Tritul Tenpa Rabgyé (1759-1815)1, qui était la réincarnation de Trichen Ngawang Chogden, est né à Lithang dans le Kham en 1759. À l'âge de 2 ans, il demanda à Phuntsog Gyatso, alors abbé de Litang, de recevoir la purification de Vajravidarana. À l'âge de 6 ans, il fut reconnu comme étant la réincarnation de Trichen Ngawang Chogden.

Après avoir pris ses voeux de novice auprès de Panchen Palden Yéshé Rimpoché, il reçut à l'âge de 10 ans les initiations et les enseignements de Guhyasamaja et Hérouka. Entré au monastère de Séra Jé, il étudia les Cinq Grandes Matières et il obtint le titre Géshé Lharampa. Puis, il reçut l'ordination complète de Panchen Palden Yéshé et il entra au Collège tantrique de Gyumé. Plus tard, il habita au Zhidé Samten Ling à Lhassa. Il a été le tuteur de la réincarnation de Changkya Rolpei Dordjé. À l'âge de 49 ans, à la demande du Collège de Séra Jé, il prodigua les transmissions et les enseignements du Lam Rim en dix cycles à des milliers de moines2.

Ses oeuvres complètes ont été réunies en quatre volumes et publiées par la Library of Tibetan Works and Archives à Dharamsala en 19853. Le volume 1 contains des sadhanas de divers yidams dont une, entre autres, sur la pratique de Vajrayogini de Naropa (nA ro mkha' spyod) composée à la demande d'un moine du monastère de Namgyal. Le volume 2 contient divers ouvrages, dont un livre contenant des réponses à des questions sur divers sujets posées par étudiants, parmi lesquels il y avait la réincarnation de Jaya Pandita. Le volume 3 contient des enseignements sur la méthode pour développer la bodhicitta transmise depuis l'époque de Dharmarakshita et intitulée Roue des armes bien affûtées (mtshon cha 'khor lo). Le volume 4 contient des sadhanas et des textes propitiatoires consacrés à divers yidams et protecteurs, dont l'un consacré aux 13 Déités du mandala de Yamari Rouge.

Le volume 2 contient, en outre, de courts textes propitiatoires consacrés à divers protecteurs supramondains et mondains.
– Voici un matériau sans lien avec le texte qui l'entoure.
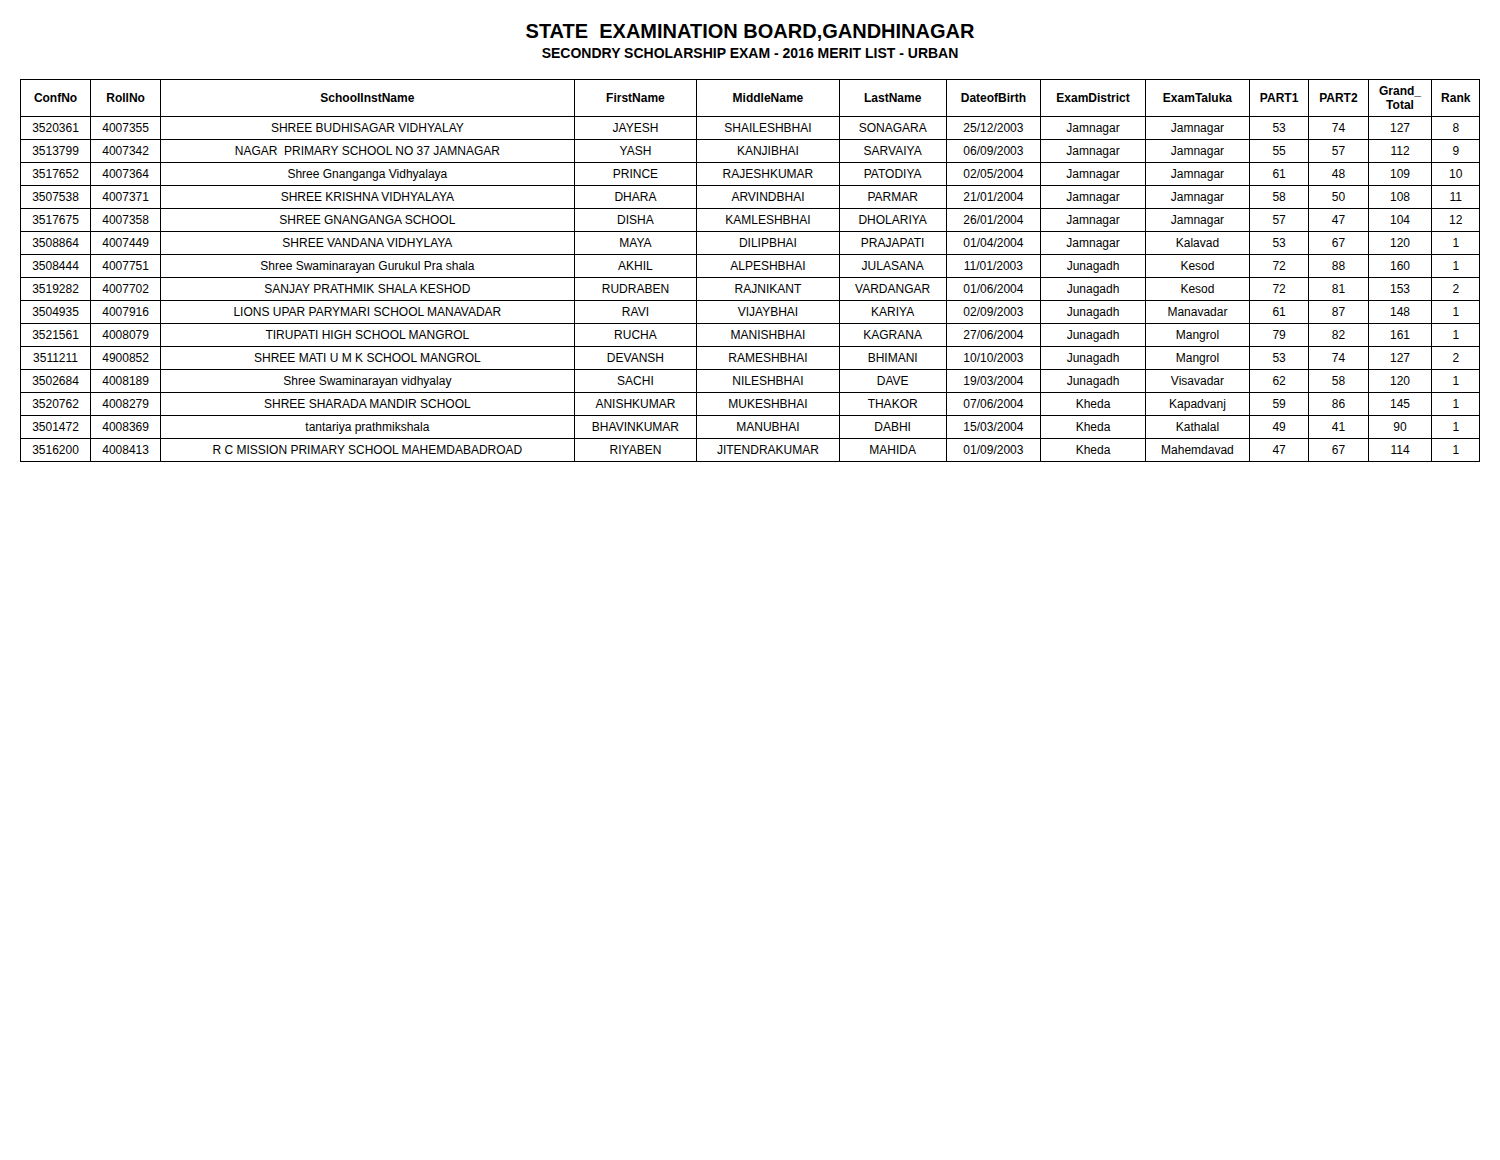STATE EXAMINATION BOARD,GANDHINAGAR
SECONDRY SCHOLARSHIP EXAM - 2016 MERIT LIST - URBAN
| ConfNo | RollNo | SchoolInstName | FirstName | MiddleName | LastName | DateofBirth | ExamDistrict | ExamTaluka | PART1 | PART2 | Grand_ Total | Rank |
| --- | --- | --- | --- | --- | --- | --- | --- | --- | --- | --- | --- | --- |
| 3520361 | 4007355 | SHREE BUDHISAGAR VIDHYALAY | JAYESH | SHAILESHBHAI | SONAGARA | 25/12/2003 | Jamnagar | Jamnagar | 53 | 74 | 127 | 8 |
| 3513799 | 4007342 | NAGAR PRIMARY SCHOOL NO 37 JAMNAGAR | YASH | KANJIBHAI | SARVAIYA | 06/09/2003 | Jamnagar | Jamnagar | 55 | 57 | 112 | 9 |
| 3517652 | 4007364 | Shree Gnanganga Vidhyalaya | PRINCE | RAJESHKUMAR | PATODIYA | 02/05/2004 | Jamnagar | Jamnagar | 61 | 48 | 109 | 10 |
| 3507538 | 4007371 | SHREE KRISHNA VIDHYALAYA | DHARA | ARVINDBHAI | PARMAR | 21/01/2004 | Jamnagar | Jamnagar | 58 | 50 | 108 | 11 |
| 3517675 | 4007358 | SHREE GNANGANGA SCHOOL | DISHA | KAMLESHBHAI | DHOLARIYA | 26/01/2004 | Jamnagar | Jamnagar | 57 | 47 | 104 | 12 |
| 3508864 | 4007449 | SHREE VANDANA VIDHYLAYA | MAYA | DILIPBHAI | PRAJAPATI | 01/04/2004 | Jamnagar | Kalavad | 53 | 67 | 120 | 1 |
| 3508444 | 4007751 | Shree Swaminarayan Gurukul Pra shala | AKHIL | ALPESHBHAI | JULASANA | 11/01/2003 | Junagadh | Kesod | 72 | 88 | 160 | 1 |
| 3519282 | 4007702 | SANJAY PRATHMIK SHALA KESHOD | RUDRABEN | RAJNIKANT | VARDANGAR | 01/06/2004 | Junagadh | Kesod | 72 | 81 | 153 | 2 |
| 3504935 | 4007916 | LIONS UPAR PARYMARI SCHOOL MANAVADAR | RAVI | VIJAYBHAI | KARIYA | 02/09/2003 | Junagadh | Manavadar | 61 | 87 | 148 | 1 |
| 3521561 | 4008079 | TIRUPATI HIGH SCHOOL MANGROL | RUCHA | MANISHBHAI | KAGRANA | 27/06/2004 | Junagadh | Mangrol | 79 | 82 | 161 | 1 |
| 3511211 | 4900852 | SHREE MATI U M K SCHOOL MANGROL | DEVANSH | RAMESHBHAI | BHIMANI | 10/10/2003 | Junagadh | Mangrol | 53 | 74 | 127 | 2 |
| 3502684 | 4008189 | Shree Swaminarayan vidhyalay | SACHI | NILESHBHAI | DAVE | 19/03/2004 | Junagadh | Visavadar | 62 | 58 | 120 | 1 |
| 3520762 | 4008279 | SHREE SHARADA MANDIR SCHOOL | ANISHKUMAR | MUKESHBHAI | THAKOR | 07/06/2004 | Kheda | Kapadvanj | 59 | 86 | 145 | 1 |
| 3501472 | 4008369 | tantariya prathmikshala | BHAVINKUMAR | MANUBHAI | DABHI | 15/03/2004 | Kheda | Kathalal | 49 | 41 | 90 | 1 |
| 3516200 | 4008413 | R C MISSION PRIMARY SCHOOL MAHEMDABADROAD | RIYABEN | JITENDRAKUMAR | MAHIDA | 01/09/2003 | Kheda | Mahemdavad | 47 | 67 | 114 | 1 |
Dans l'un de ces textes, on trouve un intéressant mélange de protecteurs. On y trouve en premier lieu le Ging de Libération et les Huit Bouchers maniant l'épée, épithète désignant Begtsé ou lcam sring et sa suite, et qui est un protecteur faisant partie du cycle (supramondain) d'Hayagriva4. Viennent ensuite Dordjé Legpa, Dordjé Shougden et Karma Trinley (qui est également apparenté à Hayagriva semble-t-il). Voici l'invocation5 :

HOUM
Bien que vous demeuriez dans le Dharmakaya,
Ging de Libération et les Huit Bouchers maniant l'épée,
Venez ici avec vos suites immenses comme l'océan
Pour dompter les démons, en prenant des formes courroucées !

Armées de fortes et puissantes flammes,
Dordjé Legpa, libérateur des ennemis obstructeurs,
Grand et puissant protecteur du Bouddhadharma,
Gyalchen Dordjé Shougden et vos suites venez ici !

Cette invocation est suivie par des requêtes, une confession, une demande d'exaucement (thugs bskang) et des hommages adressées à chaque protecteur individuellement6.

Bien que vous demeuriez dans le paisible Dharmadhatu,
Vous vous manifestez sur la forme courroucée de Dordjé Shougden Tsel.
Votre corps est rouge et vous tenez un Dordjé dans la main droite et
Un lasso noir dans la main gauche. Hommage [à vous].

Cet hommage est suivi par des requêtes à l'assemblée des protecteurs pour qu'ils écrasent les obstructeurs du Bouddhadharma et qu'ils prennent soin du Dharma et de ceux qui le maintiennent.

Un autre court texte propitiatoire s'adresse à un autre groupe de protecteurs, dont Sétrapchen, Dordjé Shougden et un protecteur inconnu désigné par l'expression bdud 'joms 'bar ba. Dans ce texte, Sétrapchen et Dordjé Shougden sont qualifiés d'émanations d'êtres de haut rang et Dordjé Shougden est identifié comme étant une émanation de gsang bdag, c'est-à-dire Vajrapani7.

Sétrapchen, manifestation d'Amitabha,
Dordjé Shougden Tsel, émanation du Seigneur des Secrets
Et spécialement le puissant Ne'u Nag's,
Commandant, Embrasé Dompteur de Démons, venez ici !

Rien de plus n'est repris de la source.